**RECORDS PROVIDED**:
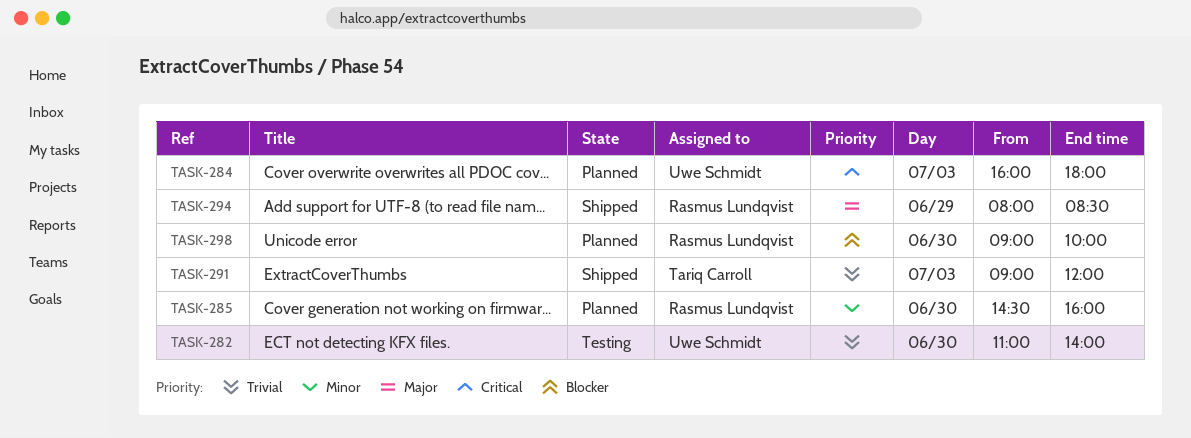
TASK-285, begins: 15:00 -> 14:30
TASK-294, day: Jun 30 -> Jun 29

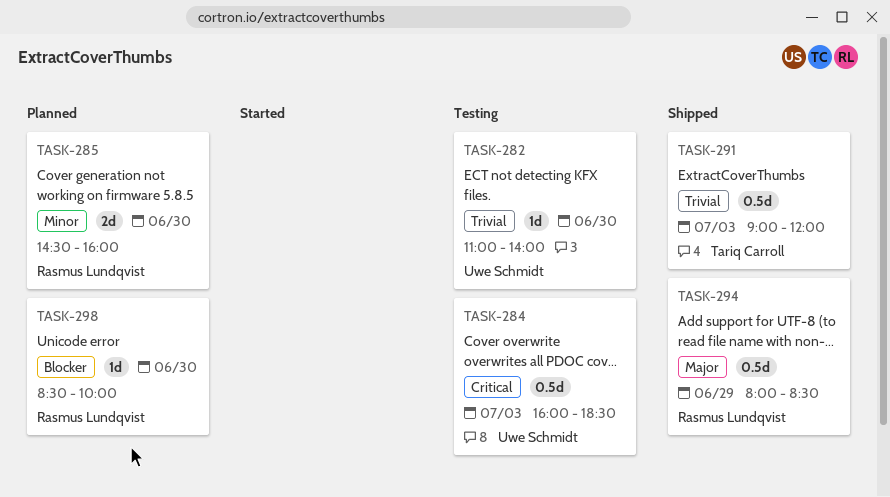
TASK-284, status: Planned -> Testing
TASK-284, ends: 18:00 -> 18:30
TASK-298, begins: 09:00 -> 08:30

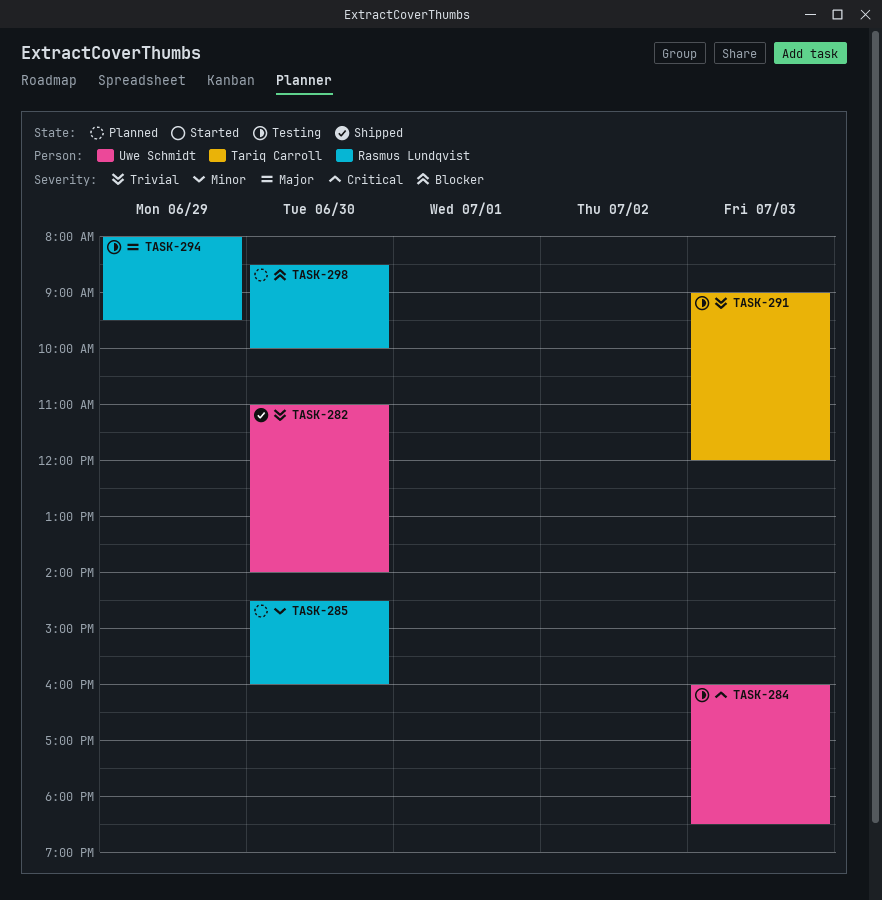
TASK-282, status: Testing -> Shipped
TASK-291, status: Shipped -> Testing
TASK-294, status: Shipped -> Testing
TASK-294, ends: 08:30 -> 09:30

**THE TASK**:
Scanning the material above, work out how many lines contain the word "begins" and reply with the number only.

**TASK SOLUTION**:
2